### EXERCISE PROMPT
Arrange every line of the listing below as a Markdown table with two columns, Entry and Text. Number the lines in order and leave out any blank lines.

### INPUT FOR THIS TASK
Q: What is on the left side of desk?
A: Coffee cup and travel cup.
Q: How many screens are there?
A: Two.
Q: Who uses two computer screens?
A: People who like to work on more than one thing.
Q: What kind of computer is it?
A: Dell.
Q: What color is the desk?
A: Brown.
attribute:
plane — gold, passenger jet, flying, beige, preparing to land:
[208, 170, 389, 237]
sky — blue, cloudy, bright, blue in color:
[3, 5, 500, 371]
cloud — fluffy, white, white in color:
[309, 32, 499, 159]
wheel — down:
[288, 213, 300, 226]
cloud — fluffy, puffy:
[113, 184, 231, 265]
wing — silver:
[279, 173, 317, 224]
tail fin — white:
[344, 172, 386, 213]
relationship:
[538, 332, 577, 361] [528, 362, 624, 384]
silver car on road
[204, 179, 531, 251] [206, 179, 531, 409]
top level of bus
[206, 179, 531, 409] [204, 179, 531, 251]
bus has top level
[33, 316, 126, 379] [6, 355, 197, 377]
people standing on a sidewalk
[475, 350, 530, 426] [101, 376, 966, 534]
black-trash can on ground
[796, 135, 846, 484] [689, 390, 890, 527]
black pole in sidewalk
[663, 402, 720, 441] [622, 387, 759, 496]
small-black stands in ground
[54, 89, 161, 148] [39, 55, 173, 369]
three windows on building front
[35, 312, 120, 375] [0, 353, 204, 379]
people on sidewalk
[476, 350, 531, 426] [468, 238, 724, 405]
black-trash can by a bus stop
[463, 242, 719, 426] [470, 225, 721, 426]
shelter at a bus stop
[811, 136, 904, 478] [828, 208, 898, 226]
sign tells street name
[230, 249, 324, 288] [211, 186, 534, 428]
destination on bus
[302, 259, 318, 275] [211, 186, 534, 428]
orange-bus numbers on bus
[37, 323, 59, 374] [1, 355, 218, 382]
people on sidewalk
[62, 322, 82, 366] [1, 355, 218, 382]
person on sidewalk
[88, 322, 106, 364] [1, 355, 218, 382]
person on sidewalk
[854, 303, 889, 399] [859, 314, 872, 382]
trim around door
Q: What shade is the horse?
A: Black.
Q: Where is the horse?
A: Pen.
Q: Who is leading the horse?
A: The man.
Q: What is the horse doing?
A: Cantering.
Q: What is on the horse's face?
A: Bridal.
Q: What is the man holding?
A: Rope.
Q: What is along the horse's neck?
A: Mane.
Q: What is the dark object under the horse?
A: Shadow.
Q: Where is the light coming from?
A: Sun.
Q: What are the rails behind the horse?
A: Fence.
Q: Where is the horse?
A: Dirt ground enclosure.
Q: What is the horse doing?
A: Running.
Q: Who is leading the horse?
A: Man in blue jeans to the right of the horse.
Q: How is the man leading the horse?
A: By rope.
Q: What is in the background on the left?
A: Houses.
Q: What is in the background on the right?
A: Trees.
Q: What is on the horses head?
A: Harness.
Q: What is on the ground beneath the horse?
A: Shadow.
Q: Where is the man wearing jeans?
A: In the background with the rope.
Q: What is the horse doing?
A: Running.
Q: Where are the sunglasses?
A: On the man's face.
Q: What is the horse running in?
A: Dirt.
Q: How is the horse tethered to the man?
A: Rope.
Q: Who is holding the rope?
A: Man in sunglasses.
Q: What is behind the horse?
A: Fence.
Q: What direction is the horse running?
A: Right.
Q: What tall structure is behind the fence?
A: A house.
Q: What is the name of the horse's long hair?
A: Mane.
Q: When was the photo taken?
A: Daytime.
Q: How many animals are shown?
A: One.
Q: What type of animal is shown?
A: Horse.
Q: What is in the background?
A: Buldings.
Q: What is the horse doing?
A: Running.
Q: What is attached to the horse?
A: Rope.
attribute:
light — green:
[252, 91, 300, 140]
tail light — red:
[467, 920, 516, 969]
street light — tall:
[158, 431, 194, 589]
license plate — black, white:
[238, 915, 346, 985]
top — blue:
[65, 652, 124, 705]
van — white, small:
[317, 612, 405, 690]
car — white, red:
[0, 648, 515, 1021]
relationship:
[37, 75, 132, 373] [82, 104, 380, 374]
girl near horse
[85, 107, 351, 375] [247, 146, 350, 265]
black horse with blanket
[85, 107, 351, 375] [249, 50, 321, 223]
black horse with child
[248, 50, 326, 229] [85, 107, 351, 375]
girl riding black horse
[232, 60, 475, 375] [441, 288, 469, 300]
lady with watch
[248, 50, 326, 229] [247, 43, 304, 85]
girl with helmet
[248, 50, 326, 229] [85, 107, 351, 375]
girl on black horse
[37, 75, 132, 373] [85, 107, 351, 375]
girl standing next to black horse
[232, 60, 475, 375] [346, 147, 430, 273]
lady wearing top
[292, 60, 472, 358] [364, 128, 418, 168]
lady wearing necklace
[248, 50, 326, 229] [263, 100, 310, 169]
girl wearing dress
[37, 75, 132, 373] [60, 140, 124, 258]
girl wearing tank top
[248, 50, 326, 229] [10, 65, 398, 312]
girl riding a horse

### ANSWER BOX
| Entry | Text |
|---|---|
| 1 | Q: What is on the left side of desk? |
| 2 | A: Coffee cup and travel cup. |
| 3 | Q: How many screens are there? |
| 4 | A: Two. |
| 5 | Q: Who uses two computer screens? |
| 6 | A: People who like to work on more than one thing. |
| 7 | Q: What kind of computer is it? |
| 8 | A: Dell. |
| 9 | Q: What color is the desk? |
| 10 | A: Brown. |
| 11 | attribute: |
| 12 | plane — gold, passenger jet, flying, beige, preparing to land: |
| 13 | [208, 170, 389, 237] |
| 14 | sky — blue, cloudy, bright, blue in color: |
| 15 | [3, 5, 500, 371] |
| 16 | cloud — fluffy, white, white in color: |
| 17 | [309, 32, 499, 159] |
| 18 | wheel — down: |
| 19 | [288, 213, 300, 226] |
| 20 | cloud — fluffy, puffy: |
| 21 | [113, 184, 231, 265] |
| 22 | wing — silver: |
| 23 | [279, 173, 317, 224] |
| 24 | tail fin — white: |
| 25 | [344, 172, 386, 213] |
| 26 | relationship: |
| 27 | [538, 332, 577, 361] [528, 362, 624, 384] |
| 28 | silver car on road |
| 29 | [204, 179, 531, 251] [206, 179, 531, 409] |
| 30 | top level of bus |
| 31 | [206, 179, 531, 409] [204, 179, 531, 251] |
| 32 | bus has top level |
| 33 | [33, 316, 126, 379] [6, 355, 197, 377] |
| 34 | people standing on a sidewalk |
| 35 | [475, 350, 530, 426] [101, 376, 966, 534] |
| 36 | black-trash can on ground |
| 37 | [796, 135, 846, 484] [689, 390, 890, 527] |
| 38 | black pole in sidewalk |
| 39 | [663, 402, 720, 441] [622, 387, 759, 496] |
| 40 | small-black stands in ground |
| 41 | [54, 89, 161, 148] [39, 55, 173, 369] |
| 42 | three windows on building front |
| 43 | [35, 312, 120, 375] [0, 353, 204, 379] |
| 44 | people on sidewalk |
| 45 | [476, 350, 531, 426] [468, 238, 724, 405] |
| 46 | black-trash can by a bus stop |
| 47 | [463, 242, 719, 426] [470, 225, 721, 426] |
| 48 | shelter at a bus stop |
| 49 | [811, 136, 904, 478] [828, 208, 898, 226] |
| 50 | sign tells street name |
| 51 | [230, 249, 324, 288] [211, 186, 534, 428] |
| 52 | destination on bus |
| 53 | [302, 259, 318, 275] [211, 186, 534, 428] |
| 54 | orange-bus numbers on bus |
| 55 | [37, 323, 59, 374] [1, 355, 218, 382] |
| 56 | people on sidewalk |
| 57 | [62, 322, 82, 366] [1, 355, 218, 382] |
| 58 | person on sidewalk |
| 59 | [88, 322, 106, 364] [1, 355, 218, 382] |
| 60 | person on sidewalk |
| 61 | [854, 303, 889, 399] [859, 314, 872, 382] |
| 62 | trim around door |
| 63 | Q: What shade is the horse? |
| 64 | A: Black. |
| 65 | Q: Where is the horse? |
| 66 | A: Pen. |
| 67 | Q: Who is leading the horse? |
| 68 | A: The man. |
| 69 | Q: What is the horse doing? |
| 70 | A: Cantering. |
| 71 | Q: What is on the horse's face? |
| 72 | A: Bridal. |
| 73 | Q: What is the man holding? |
| 74 | A: Rope. |
| 75 | Q: What is along the horse's neck? |
| 76 | A: Mane. |
| 77 | Q: What is the dark object under the horse? |
| 78 | A: Shadow. |
| 79 | Q: Where is the light coming from? |
| 80 | A: Sun. |
| 81 | Q: What are the rails behind the horse? |
| 82 | A: Fence. |
| 83 | Q: Where is the horse? |
| 84 | A: Dirt ground enclosure. |
| 85 | Q: What is the horse doing? |
| 86 | A: Running. |
| 87 | Q: Who is leading the horse? |
| 88 | A: Man in blue jeans to the right of the horse. |
| 89 | Q: How is the man leading the horse? |
| 90 | A: By rope. |
| 91 | Q: What is in the background on the left? |
| 92 | A: Houses. |
| 93 | Q: What is in the background on the right? |
| 94 | A: Trees. |
| 95 | Q: What is on the horses head? |
| 96 | A: Harness. |
| 97 | Q: What is on the ground beneath the horse? |
| 98 | A: Shadow. |
| 99 | Q: Where is the man wearing jeans? |
| 100 | A: In the background with the rope. |
| 101 | Q: What is the horse doing? |
| 102 | A: Running. |
| 103 | Q: Where are the sunglasses? |
| 104 | A: On the man's face. |
| 105 | Q: What is the horse running in? |
| 106 | A: Dirt. |
| 107 | Q: How is the horse tethered to the man? |
| 108 | A: Rope. |
| 109 | Q: Who is holding the rope? |
| 110 | A: Man in sunglasses. |
| 111 | Q: What is behind the horse? |
| 112 | A: Fence. |
| 113 | Q: What direction is the horse running? |
| 114 | A: Right. |
| 115 | Q: What tall structure is behind the fence? |
| 116 | A: A house. |
| 117 | Q: What is the name of the horse's long hair? |
| 118 | A: Mane. |
| 119 | Q: When was the photo taken? |
| 120 | A: Daytime. |
| 121 | Q: How many animals are shown? |
| 122 | A: One. |
| 123 | Q: What type of animal is shown? |
| 124 | A: Horse. |
| 125 | Q: What is in the background? |
| 126 | A: Buldings. |
| 127 | Q: What is the horse doing? |
| 128 | A: Running. |
| 129 | Q: What is attached to the horse? |
| 130 | A: Rope. |
| 131 | attribute: |
| 132 | light — green: |
| 133 | [252, 91, 300, 140] |
| 134 | tail light — red: |
| 135 | [467, 920, 516, 969] |
| 136 | street light — tall: |
| 137 | [158, 431, 194, 589] |
| 138 | license plate — black, white: |
| 139 | [238, 915, 346, 985] |
| 140 | top — blue: |
| 141 | [65, 652, 124, 705] |
| 142 | van — white, small: |
| 143 | [317, 612, 405, 690] |
| 144 | car — white, red: |
| 145 | [0, 648, 515, 1021] |
| 146 | relationship: |
| 147 | [37, 75, 132, 373] [82, 104, 380, 374] |
| 148 | girl near horse |
| 149 | [85, 107, 351, 375] [247, 146, 350, 265] |
| 150 | black horse with blanket |
| 151 | [85, 107, 351, 375] [249, 50, 321, 223] |
| 152 | black horse with child |
| 153 | [248, 50, 326, 229] [85, 107, 351, 375] |
| 154 | girl riding black horse |
| 155 | [232, 60, 475, 375] [441, 288, 469, 300] |
| 156 | lady with watch |
| 157 | [248, 50, 326, 229] [247, 43, 304, 85] |
| 158 | girl with helmet |
| 159 | [248, 50, 326, 229] [85, 107, 351, 375] |
| 160 | girl on black horse |
| 161 | [37, 75, 132, 373] [85, 107, 351, 375] |
| 162 | girl standing next to black horse |
| 163 | [232, 60, 475, 375] [346, 147, 430, 273] |
| 164 | lady wearing top |
| 165 | [292, 60, 472, 358] [364, 128, 418, 168] |
| 166 | lady wearing necklace |
| 167 | [248, 50, 326, 229] [263, 100, 310, 169] |
| 168 | girl wearing dress |
| 169 | [37, 75, 132, 373] [60, 140, 124, 258] |
| 170 | girl wearing tank top |
| 171 | [248, 50, 326, 229] [10, 65, 398, 312] |
| 172 | girl riding a horse |